Time-Resolved Fluorescence (TRF)
Time-Resolved Fluorescence (TRF) uses fluorescence lifetime to gain information about a molecule or its molecular environment, as fluorescence lifetime is characteristic for each fluorescent molecule and is also influenced by the chemical composition of its environment; it can thus be used to characterize a sample.
The use of the term Time-Resolved Fluorescence in the field of Life Sciences can be sometimes confusing, as it can be used with two different meanings:
- The fluorescence of a sample monitored as a function of time after excitation by a pulse of light.
- The use of fluorophores with a distinctive fluorescence lifetime to avoid the interference caused by molecules with a very different fluorescence lifetime or other factors (most importantly, excitation light).
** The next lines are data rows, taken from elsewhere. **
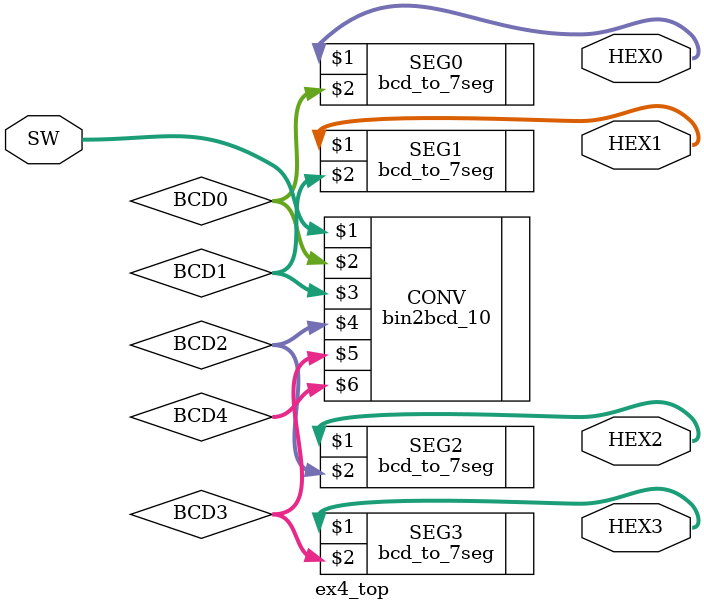
<source format=v>
module ex4_top(
	SW,
	HEX0,
	HEX1,
	HEX2,
	HEX3
);

	input	[9:0] SW;
	output[6:0] HEX0;
	output[6:0] HEX1;
	output[6:0] HEX2;
	output[6:0] HEX3;
	
	wire [3:0] BCD0;
	wire [3:0] BCD1;
	wire [3:0] BCD2;
	wire [3:0] BCD3;
	wire [3:0] BCD4;
	
	bin2bcd_10 CONV (SW, BCD0, BCD1, BCD2, BCD3, BCD4);

	bcd_to_7seg SEG0 (HEX0, BCD0);
	bcd_to_7seg SEG1 (HEX1, BCD1);
	bcd_to_7seg SEG2 (HEX2, BCD2);
	bcd_to_7seg SEG3 (HEX3, BCD3);
	
endmodule
</source>
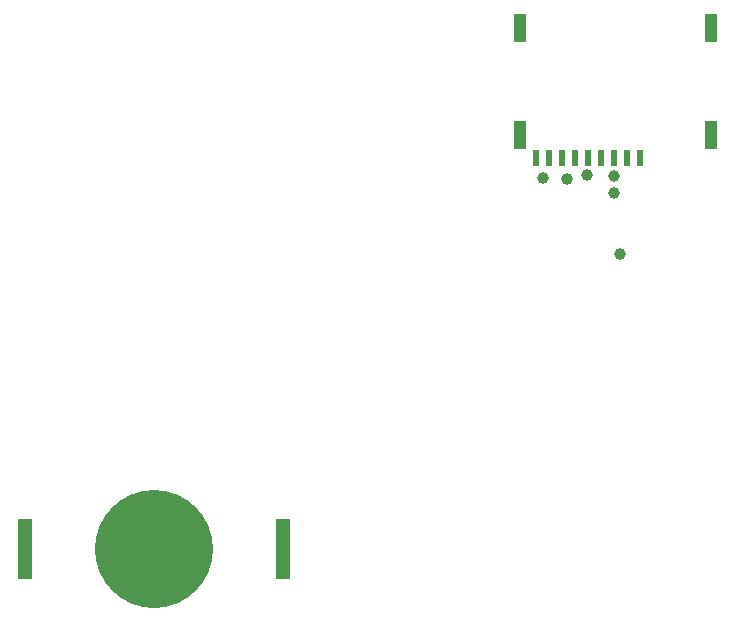
<source format=gbr>
%TF.GenerationSoftware,Altium Limited,Altium Designer,22.2.1 (43)*%
G04 Layer_Color=128*
%FSLAX26Y26*%
%MOIN*%
%TF.SameCoordinates,FBDAFD36-F916-462A-90D8-3015B88DE517*%
%TF.FilePolarity,Positive*%
%TF.FileFunction,Paste,Bot*%
%TF.Part,Single*%
G01*
G75*
%TA.AperFunction,SMDPad,CuDef*%
%ADD11C,0.039370*%
%TA.AperFunction,ConnectorPad*%
%ADD87R,0.024409X0.055118*%
%ADD88R,0.043307X0.094488*%
%TA.AperFunction,SMDPad,CuDef*%
%ADD89R,0.050000X0.200000*%
%ADD90C,0.393701*%
D11*
X3227559Y3289702D02*
D03*
X3135433Y3292913D02*
D03*
X2989834Y3284339D02*
D03*
X3226993Y3235140D02*
D03*
X3068955Y3279571D02*
D03*
X3248032Y3031496D02*
D03*
D87*
X3314173Y3349606D02*
D03*
X3270866D02*
D03*
X3227559D02*
D03*
X3184252D02*
D03*
X3140945D02*
D03*
X3097638D02*
D03*
X3054331D02*
D03*
X3011024D02*
D03*
X2967716D02*
D03*
D88*
X3549213Y3782677D02*
D03*
X2913386D02*
D03*
X3549213Y3428347D02*
D03*
X2913386D02*
D03*
D89*
X2122638Y2047244D02*
D03*
X1263189D02*
D03*
D90*
X1692913D02*
D03*
%TF.MD5,67089f2f578c72f777047266ad7b7596*%
M02*

</source>
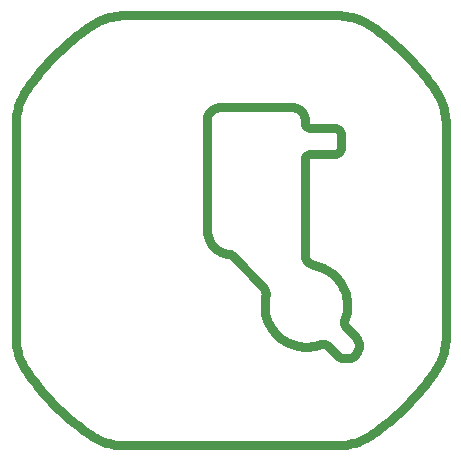
<source format=gm1>
G04*
G04 #@! TF.GenerationSoftware,Altium Limited,Altium Designer,20.0.13 (296)*
G04*
G04 Layer_Color=16711935*
%FSLAX25Y25*%
%MOIN*%
G70*
G01*
G75*
%ADD79C,0.03150*%
D79*
X3445Y118378D02*
X2909Y117551D01*
X2414Y116699D01*
X1963Y115823D01*
X1557Y114926D01*
X1196Y114009D01*
X881Y113076D01*
X613Y112128D01*
X393Y111168D01*
X222Y110197D01*
X99Y109220D01*
X25Y108238D01*
X0Y107253D01*
X24930Y139863D02*
X24120Y139301D01*
X23317Y138729D01*
X22521Y138148D01*
X21731Y137558D01*
X20949Y136958D01*
X20174Y136349D01*
X19407Y135730D01*
X18646Y135103D01*
X17894Y134466D01*
X17149Y133821D01*
X16411Y133167D01*
X15682Y132504D01*
X14960Y131832D01*
X14247Y131152D01*
X13541Y130463D01*
X12844Y129766D01*
X12156Y129061D01*
X11475Y128347D01*
X10804Y127626D01*
X10141Y126896D01*
X9487Y126159D01*
X8841Y125414D01*
X8205Y124661D01*
X7577Y123901D01*
X6959Y123133D01*
X6350Y122358D01*
X5750Y121576D01*
X5159Y120787D01*
X4578Y119990D01*
X4007Y119187D01*
X3445Y118378D01*
X36055Y143308D02*
X35070Y143283D01*
X34087Y143209D01*
X33110Y143086D01*
X32140Y142914D01*
X31180Y142694D01*
X30232Y142427D01*
X29298Y142112D01*
X28382Y141751D01*
X27484Y141344D01*
X26609Y140893D01*
X25756Y140399D01*
X24930Y139863D01*
X118377Y139863D02*
X117551Y140399D01*
X116699Y140893D01*
X115823Y141344D01*
X114925Y141751D01*
X114009Y142112D01*
X113075Y142427D01*
X112127Y142694D01*
X111167Y142914D01*
X110197Y143086D01*
X109220Y143209D01*
X108237Y143283D01*
X107253Y143308D01*
X139862Y118378D02*
X139300Y119187D01*
X138729Y119991D01*
X138148Y120787D01*
X137557Y121576D01*
X136957Y122358D01*
X136348Y123133D01*
X135730Y123901D01*
X135102Y124661D01*
X134466Y125414D01*
X133820Y126159D01*
X133166Y126896D01*
X132503Y127626D01*
X131832Y128347D01*
X131151Y129061D01*
X130463Y129766D01*
X129766Y130463D01*
X129060Y131152D01*
X128347Y131832D01*
X127625Y132504D01*
X126896Y133167D01*
X126159Y133821D01*
X125414Y134466D01*
X124661Y135103D01*
X123901Y135730D01*
X123133Y136349D01*
X122358Y136958D01*
X121576Y137558D01*
X120786Y138148D01*
X119990Y138729D01*
X119187Y139301D01*
X118377Y139863D01*
X143307Y107253D02*
X143282Y108238D01*
X143209Y109220D01*
X143086Y110197D01*
X142914Y111168D01*
X142694Y112128D01*
X142426Y113076D01*
X142111Y114009D01*
X141750Y114926D01*
X141344Y115823D01*
X140893Y116699D01*
X140398Y117551D01*
X139862Y118378D01*
Y24930D02*
X140398Y25757D01*
X140893Y26609D01*
X141344Y27485D01*
X141750Y28382D01*
X142111Y29299D01*
X142426Y30232D01*
X142694Y31180D01*
X142914Y32140D01*
X143086Y33110D01*
X143209Y34088D01*
X143282Y35070D01*
X143307Y36055D01*
X118377Y3445D02*
X119187Y4007D01*
X119990Y4579D01*
X120786Y5160D01*
X121576Y5750D01*
X122358Y6350D01*
X123133Y6960D01*
X123901Y7578D01*
X124661Y8205D01*
X125414Y8842D01*
X126159Y9487D01*
X126896Y10142D01*
X127625Y10804D01*
X128347Y11476D01*
X129060Y12156D01*
X129766Y12845D01*
X130463Y13542D01*
X131151Y14247D01*
X131832Y14961D01*
X132503Y15682D01*
X133166Y16412D01*
X133820Y17149D01*
X134466Y17894D01*
X135102Y18647D01*
X135730Y19407D01*
X136348Y20175D01*
X136958Y20950D01*
X137557Y21732D01*
X138148Y22521D01*
X138729Y23318D01*
X139301Y24121D01*
X139862Y24930D01*
X107252Y0D02*
X108237Y25D01*
X109220Y99D01*
X110197Y222D01*
X111167Y394D01*
X112127Y614D01*
X113075Y881D01*
X114009Y1196D01*
X114925Y1557D01*
X115823Y1964D01*
X116699Y2415D01*
X117551Y2909D01*
X118377Y3445D01*
X24930Y3445D02*
X25756Y2909D01*
X26609Y2415D01*
X27484Y1964D01*
X28382Y1557D01*
X29298Y1196D01*
X30232Y881D01*
X31180Y614D01*
X32140Y394D01*
X33110Y222D01*
X34087Y99D01*
X35070Y25D01*
X36055Y0D01*
X3445Y24930D02*
X4007Y24121D01*
X4578Y23317D01*
X5159Y22521D01*
X5750Y21732D01*
X6350Y20950D01*
X6959Y20175D01*
X7577Y19407D01*
X8205Y18647D01*
X8841Y17894D01*
X9487Y17149D01*
X10141Y16412D01*
X10804Y15682D01*
X11476Y14961D01*
X12156Y14247D01*
X12845Y13542D01*
X13542Y12845D01*
X14247Y12156D01*
X14960Y11476D01*
X15682Y10804D01*
X16411Y10141D01*
X17149Y9487D01*
X17894Y8842D01*
X18646Y8205D01*
X19407Y7578D01*
X20174Y6959D01*
X20949Y6350D01*
X21732Y5750D01*
X22521Y5160D01*
X23317Y4579D01*
X24120Y4007D01*
X24930Y3445D01*
X0Y36055D02*
X25Y35070D01*
X99Y34088D01*
X222Y33110D01*
X393Y32140D01*
X613Y31180D01*
X881Y30232D01*
X1196Y29299D01*
X1557Y28382D01*
X1963Y27485D01*
X2414Y26609D01*
X2909Y25757D01*
X3445Y24930D01*
X107009Y30174D02*
X107767Y29570D01*
X108641Y29149D01*
X109586Y28933D01*
X110556D01*
X111502Y29149D01*
X112375Y29570D01*
X113133Y30174D01*
X113738Y30932D01*
X114159Y31806D01*
X114375Y32752D01*
Y33721D01*
X114159Y34667D01*
X113738Y35541D01*
X113133Y36299D01*
X109536Y41566D02*
X109442Y40445D01*
X109977Y39456D01*
X109536Y41566D02*
X109868Y42512D01*
X110130Y43479D01*
X110321Y44463D01*
X110441Y45458D01*
X110487Y46459D01*
X110461Y47461D01*
X110362Y48458D01*
X110191Y49446D01*
X109948Y50418D01*
X109635Y51371D01*
X109255Y52298D01*
X108807Y53194D01*
X108296Y54056D01*
X107723Y54879D01*
X107092Y55657D01*
X106406Y56388D01*
X105669Y57067D01*
X104885Y57691D01*
X104057Y58256D01*
X103190Y58759D01*
X102289Y59198D01*
X101359Y59570D01*
X100404Y59874D01*
X99429Y60107D01*
X96269Y63967D02*
X96417Y62900D01*
X96848Y61913D01*
X97530Y61080D01*
X98412Y60462D01*
X99429Y60107D01*
X98238Y97024D02*
X97254Y96761D01*
X96533Y96040D01*
X96269Y95056D01*
X106506Y97024D02*
X107490Y97288D01*
X108210Y98009D01*
X108474Y98993D01*
Y103717D02*
X108210Y104701D01*
X107490Y105422D01*
X106506Y105686D01*
X96269Y107654D02*
X96533Y106670D01*
X97254Y105949D01*
X98238Y105686D01*
X96269Y108693D02*
X96135Y109712D01*
X95742Y110661D01*
X95116Y111477D01*
X94301Y112102D01*
X93351Y112496D01*
X92332Y112630D01*
X67716D02*
X66698Y112496D01*
X65748Y112102D01*
X64933Y111477D01*
X64307Y110661D01*
X63914Y109712D01*
X63779Y108693D01*
Y71654D02*
X63845Y70640D01*
X64041Y69642D01*
X64363Y68678D01*
X64807Y67764D01*
X65366Y66915D01*
X66029Y66144D01*
X66785Y65465D01*
X67623Y64890D01*
X68528Y64427D01*
X69485Y64085D01*
X70478Y63868D01*
X72674Y62759D02*
X72027Y63282D01*
X71284Y63658D01*
X70478Y63868D01*
X83258Y49594D02*
X83351Y50576D01*
X83196Y51550D01*
X82804Y52455D01*
X82200Y53234D01*
X83258Y49594D02*
X83078Y48617D01*
X82968Y47630D01*
X82929Y46637D01*
X82962Y45644D01*
X83067Y44656D01*
X83242Y43678D01*
X83488Y42715D01*
X83802Y41772D01*
X84184Y40855D01*
X84630Y39967D01*
X85139Y39114D01*
X85709Y38300D01*
X86336Y37528D01*
X87016Y36804D01*
X87747Y36131D01*
X88525Y35513D01*
X89345Y34952D01*
X90204Y34452D01*
X91096Y34014D01*
X92017Y33643D01*
X92963Y33338D01*
X93929Y33103D01*
X94908Y32938D01*
X95898Y32843D01*
X96891Y32821D01*
X97883Y32870D01*
X98870Y32990D01*
X99845Y33181D01*
X100804Y33442D01*
X101741Y33771D01*
X103852Y33331D02*
X102862Y33866D01*
X101741Y33771D01*
X36055Y143308D02*
X107252D01*
X143307Y36055D02*
Y107253D01*
X36055Y0D02*
X107252D01*
X0Y36055D02*
Y107253D01*
X109977Y39456D02*
X113133Y36299D01*
X96269Y63967D02*
Y95056D01*
X98238Y97024D02*
X106506D01*
X108474Y98993D02*
Y103717D01*
X98238Y105686D02*
X106506D01*
X96269Y107654D02*
Y108693D01*
X67716Y112630D02*
X92332D01*
X63779Y71654D02*
Y108693D01*
X72674Y62759D02*
X82200Y53234D01*
X103852Y33331D02*
X107009Y30174D01*
M02*

</source>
When discussing about microplate readers, TRF usually refers to the second meaning. The fluorophores of choice are usually chelates of lanthanides (most commonly Europium, Terbium and Samarium), because of the following properties:
- Its fluorescence lifetime is in the range of microseconds (μs), while in most fluorophores the lifetime of its fluorescence is in the range of nanoseconds (ns). That allows the measurement to be performed much after both the light of the excitation and the fluorescence of any other fluorophore in the sample have completely decayed, greatly reducing background and thus increasing the signal-to-noise ratio.
- The large difference between its excitation and emission wavelengths (Stokes' shift) and the narrow emission peaks contribute to further increasing signal-to-noise ratio.
The large signal-to-noise ratio provides a very high sensitivity. As a consequence, many assays using the Time-Resolved Fluorescence properties of lanthanide chelates have been developed. The most popular assay type using TRF are TR-FRET assays. The distinctive fluorescence lifetime and spectral properties of the different lanthanide quelates allows for multiplex assays to be developed.
One critical feature needed by a microplate reader to be able to measure TRF-based assays is that the source of excitation light has to be a flash lamp. In flash lamps, light is provided in very short pulses (around 2 μs) that repeat every few ms. This timing leaves enough time between flashes for the measurement in an appropriate time window for all commonly used lanthanide chelates.
Additional, it is important to keep in mind that filters provide the best sensitivity for TRF-based assays. If the instrument has the possibility to measure with either filters or monochromator, please select filters.